Ancak gerçekte olanlar, onun düşünceleriyle tamamen zıttı.

"Bal bugün de yanımızda yatacak." Dedi Özgen, kucağına yatmış olan Bal'ın kürkünü okşarken. Dikkatinin çoğunu Bal'a verdiğinden, şu son zamanlarda kendisine hiç bakmamıştı -biraz sakalı bile çıkmıştı. Çağın, Özgen'in sakal bırakmaktan ne kadar nefret ettiğini biliyordu; yine de baktığında, Özgen'in sakalını hiç düşünmediğini görebiliyordu. Sırf bu yüzden bile Çağın biraz ekşi hissetmekten kendisini alamıyordu.

Bu kedi... kendisinden bile daha değerliymiş gibi görünüyordu!

Çağın bir kediyi kıskanabileceğini asla düşünmemişti!

"Zaten iki haftadır bizimle yatıyor." Diye homurdandı sonunda, Çağın. Yanında oturan Özgen'in belini tutup onu kendisine çekti, kedinin tiz miyavlamasını görmezden gelip burnunu Özgen'in boynuna sürttü. Değişmeyen Aloe Vera kokusunu içine çekti. Sızlandı. "Seninle tek başıma vakit geçirmek istiyorum..."

"Ama Bal daha çok küçük, baksana." Özgen mırıldandı, Çağın'ın saçları ensesine değerek onu kaşındırdı. İstemsizce başını yana doğru eğdi. Saçlardan kaçınmaya çalıştı. "Ya karanlıktan ya da yalnız kalmaktan korkarsa?"

Çağın onun sesindeki cahillikle karışan endişeyi iliklerine kadar hissetti. İstemsizce dudaklarını büzdü.

"O bir kedi." Dedi, yavaşça. Ses tonu ister istemez küçük bir çocuğa anlatıyormuş gibi küçük bir sabırla boyanmıştı. "Neden yalnız kalmaktan veya karanlıktan korksun ki?"

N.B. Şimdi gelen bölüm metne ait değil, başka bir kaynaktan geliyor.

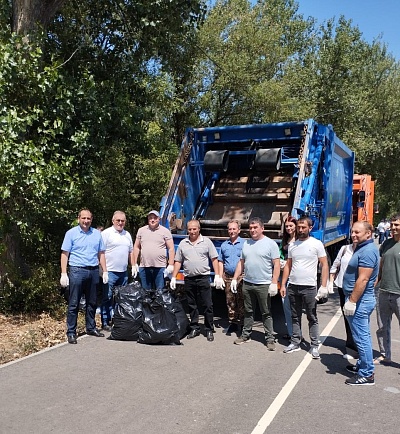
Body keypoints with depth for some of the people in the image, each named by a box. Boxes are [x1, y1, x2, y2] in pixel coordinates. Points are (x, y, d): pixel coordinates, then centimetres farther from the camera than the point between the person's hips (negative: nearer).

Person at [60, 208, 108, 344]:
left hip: (93, 271, 4)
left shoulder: (97, 233, 11)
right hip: (77, 271, -4)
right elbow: (65, 254, -3)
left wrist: (105, 272, 8)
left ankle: (91, 328, 25)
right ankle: (71, 332, 6)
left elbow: (101, 254, 14)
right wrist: (63, 273, -10)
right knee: (74, 303, -1)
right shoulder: (71, 233, 0)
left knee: (92, 302, 13)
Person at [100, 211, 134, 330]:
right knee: (107, 298, -2)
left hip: (123, 271, 7)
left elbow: (131, 252, 22)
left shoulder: (127, 234, 16)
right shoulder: (106, 233, -5)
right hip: (110, 271, -6)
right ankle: (105, 323, 5)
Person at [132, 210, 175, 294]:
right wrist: (134, 264, 7)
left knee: (160, 292, -2)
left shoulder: (165, 231, 2)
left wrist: (171, 265, -10)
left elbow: (171, 249, -1)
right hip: (144, 267, 3)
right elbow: (136, 247, 13)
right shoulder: (141, 230, 11)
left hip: (160, 267, -3)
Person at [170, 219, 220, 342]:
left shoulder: (206, 241, 2)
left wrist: (217, 275, -6)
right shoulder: (183, 243, 9)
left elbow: (214, 259, 1)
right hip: (189, 279, 3)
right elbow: (178, 262, 11)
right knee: (192, 305, 11)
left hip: (203, 278, -3)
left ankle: (209, 330, 10)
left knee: (208, 305, 0)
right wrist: (173, 278, 6)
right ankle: (194, 328, 23)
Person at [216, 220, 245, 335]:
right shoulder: (224, 245, 13)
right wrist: (220, 277, 8)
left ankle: (242, 324, 9)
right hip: (228, 277, 4)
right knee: (230, 302, 9)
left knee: (241, 302, -1)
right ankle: (232, 323, 19)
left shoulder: (244, 243, 0)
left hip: (241, 277, -4)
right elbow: (220, 262, 15)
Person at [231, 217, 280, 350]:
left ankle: (270, 339, 12)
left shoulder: (270, 243, -6)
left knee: (266, 313, 3)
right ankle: (246, 335, 26)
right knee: (248, 311, 15)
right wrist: (235, 279, 8)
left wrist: (274, 283, -16)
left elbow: (276, 265, -9)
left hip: (264, 285, -5)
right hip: (247, 284, 5)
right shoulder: (246, 243, 11)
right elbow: (241, 263, 15)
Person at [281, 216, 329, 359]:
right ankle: (295, 342, 23)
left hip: (309, 287, -4)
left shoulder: (316, 244, -5)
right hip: (293, 286, 5)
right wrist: (283, 285, 7)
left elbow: (324, 265, -5)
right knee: (295, 317, 13)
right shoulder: (292, 245, 8)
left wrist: (323, 286, -12)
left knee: (312, 318, 6)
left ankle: (314, 346, 15)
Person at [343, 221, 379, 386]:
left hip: (360, 301, -11)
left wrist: (352, 301, -23)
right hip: (362, 300, 11)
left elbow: (363, 279, -25)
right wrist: (352, 299, 22)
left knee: (361, 337, -4)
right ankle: (362, 365, 32)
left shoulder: (367, 251, -19)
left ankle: (367, 375, 4)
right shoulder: (363, 248, 14)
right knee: (363, 336, 19)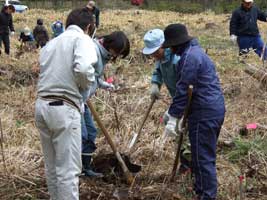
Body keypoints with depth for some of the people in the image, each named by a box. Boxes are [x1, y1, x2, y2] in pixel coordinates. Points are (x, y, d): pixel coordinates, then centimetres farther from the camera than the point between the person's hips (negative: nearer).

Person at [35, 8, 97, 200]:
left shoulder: (50, 44, 20)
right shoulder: (82, 39, -4)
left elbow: (49, 73, 10)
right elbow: (83, 68, -22)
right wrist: (85, 85, -3)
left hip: (42, 105, 8)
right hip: (64, 108, -7)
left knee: (52, 166, 18)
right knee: (68, 168, -2)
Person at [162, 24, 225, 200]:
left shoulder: (189, 56, -16)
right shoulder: (195, 51, 17)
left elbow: (183, 90, -19)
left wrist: (173, 117, -14)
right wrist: (182, 115, 19)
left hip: (204, 114, -11)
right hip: (215, 109, 11)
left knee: (203, 158, -4)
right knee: (206, 155, 19)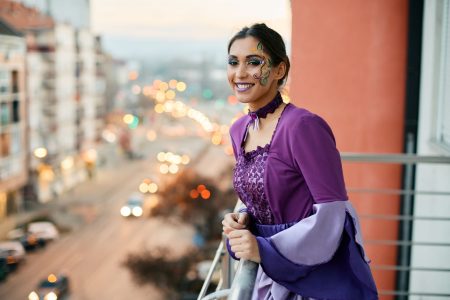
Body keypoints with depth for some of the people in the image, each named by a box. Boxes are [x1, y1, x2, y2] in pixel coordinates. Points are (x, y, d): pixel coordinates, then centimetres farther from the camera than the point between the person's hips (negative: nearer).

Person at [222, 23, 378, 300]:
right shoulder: (239, 130, 4)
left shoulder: (304, 126, -19)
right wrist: (244, 220, -4)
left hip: (323, 276, -6)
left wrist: (265, 249, -23)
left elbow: (333, 212, -19)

"Çok dar görüşlüsün, Sayın beraber-yaşadığım-kişi." Özgen kibirli bir sesle homurdandı. Bal'ı tutup kaldırırken göğsüne yaslanmasına izin verdi. Burnuyla Bal'ın hafif ıslak olan burnunu ovuşturdu. "Bal bir kedi diye korkmayacak değil, sen sadece Bal'ı kıskanıyorsun."

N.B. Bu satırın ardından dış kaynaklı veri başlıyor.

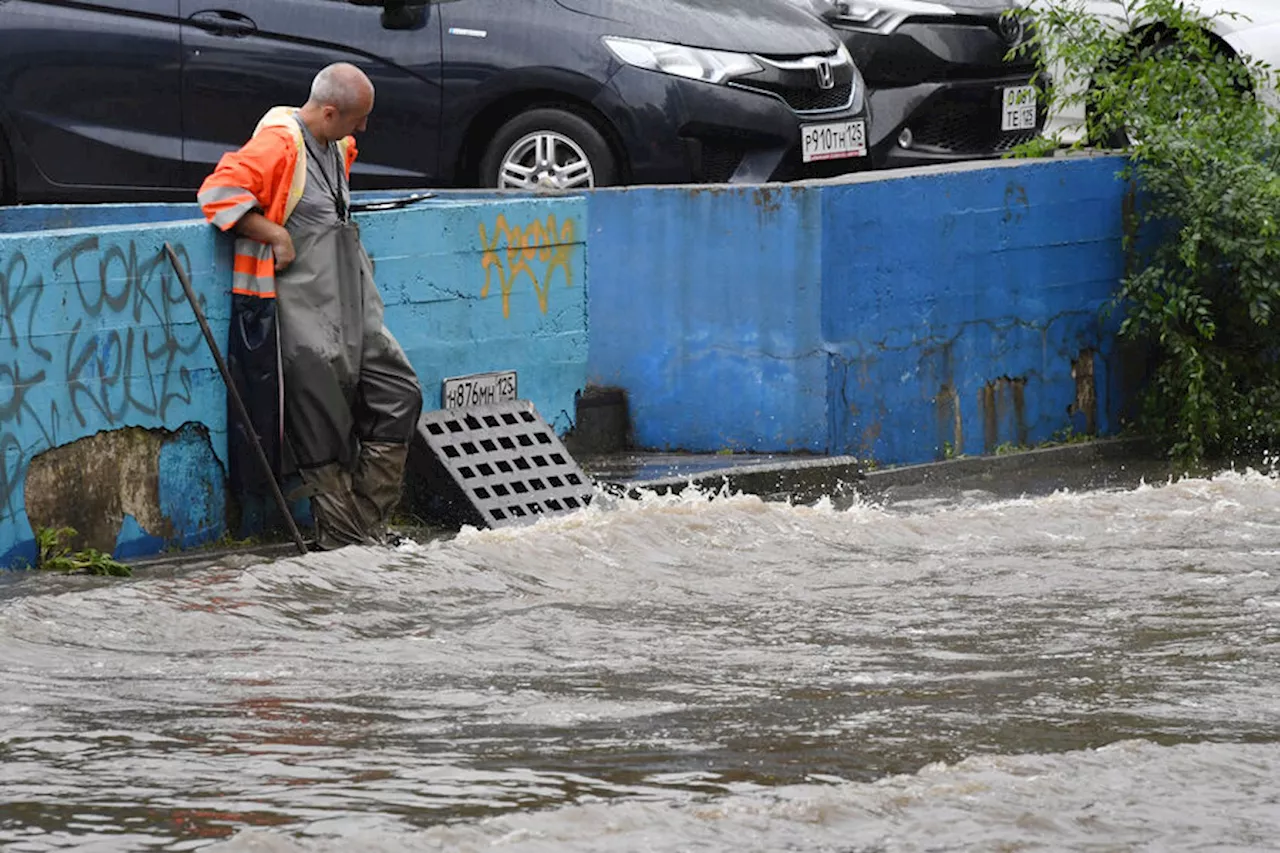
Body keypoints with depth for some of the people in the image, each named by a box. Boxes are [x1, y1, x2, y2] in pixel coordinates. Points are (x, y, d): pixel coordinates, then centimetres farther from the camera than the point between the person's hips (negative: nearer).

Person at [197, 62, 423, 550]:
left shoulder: (338, 148, 16)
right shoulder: (279, 143, -13)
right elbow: (219, 193, -21)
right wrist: (277, 236, -21)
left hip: (350, 305, 9)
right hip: (300, 307, -9)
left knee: (398, 395, 6)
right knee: (322, 424, -6)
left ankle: (368, 524, 12)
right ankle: (342, 538, 1)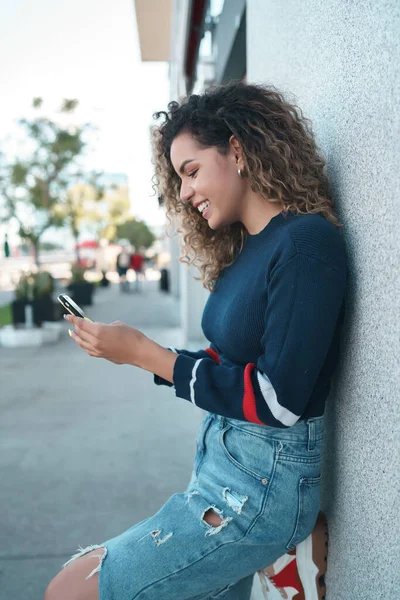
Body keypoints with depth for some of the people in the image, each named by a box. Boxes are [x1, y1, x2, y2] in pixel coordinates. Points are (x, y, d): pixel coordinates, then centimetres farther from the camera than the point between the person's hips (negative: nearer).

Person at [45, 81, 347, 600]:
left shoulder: (307, 242, -17)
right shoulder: (249, 247, 7)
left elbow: (277, 401, -20)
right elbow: (233, 362, 6)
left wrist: (144, 353, -16)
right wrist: (127, 348, -2)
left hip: (263, 480, -8)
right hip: (221, 456, 8)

"...neden bir kediyi kıskanayım?"

"Yani, Bal oldukça kıskanılacak bir kedi bence." Dedi Özgen, yavaşça. Başını yatağın bazasına yasladığı için kahverengi saçları dağılmıştı, birkaç tutamı şakaklarına düşmüşken loş ışıkla aydınlatılan oda ten rengini daha da solgun gösteriyordu. Şimdi bu kelimeleri söylerken dudaklarını yukarı doğru kıvırdığı için insanların dönüp bakacakları bir portre resmi gibi gerçek dışı görünüyordu.

"Sonuçta, o şu anda benimle. Benimle olan birisini kim kıskanmaz ki?"

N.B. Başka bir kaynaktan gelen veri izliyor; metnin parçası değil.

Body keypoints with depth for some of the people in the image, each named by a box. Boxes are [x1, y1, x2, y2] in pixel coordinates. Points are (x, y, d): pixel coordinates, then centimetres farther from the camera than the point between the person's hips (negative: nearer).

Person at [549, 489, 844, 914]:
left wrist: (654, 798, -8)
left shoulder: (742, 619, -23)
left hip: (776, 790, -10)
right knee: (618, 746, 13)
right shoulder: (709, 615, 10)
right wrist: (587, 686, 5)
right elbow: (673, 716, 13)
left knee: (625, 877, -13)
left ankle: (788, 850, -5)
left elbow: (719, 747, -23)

Çağın, onun çocuksu sözleri ile ister istemez güldü. Dudakları boynuna hafif öpücükler kondurdu. "Mm." Dedi. "Gerçekten de öyle."

Bal, sanki Çağın'ın hareketlerini hissetmiş gibi yüksek sesle miyavladı ve pençelerini çıkarıp ileri doğru savurdu. Ancak tırnakları çok uzamadığı için bu davranışları sadece Özgen'in göğsünü okşuyormuş gibi görünüyordu.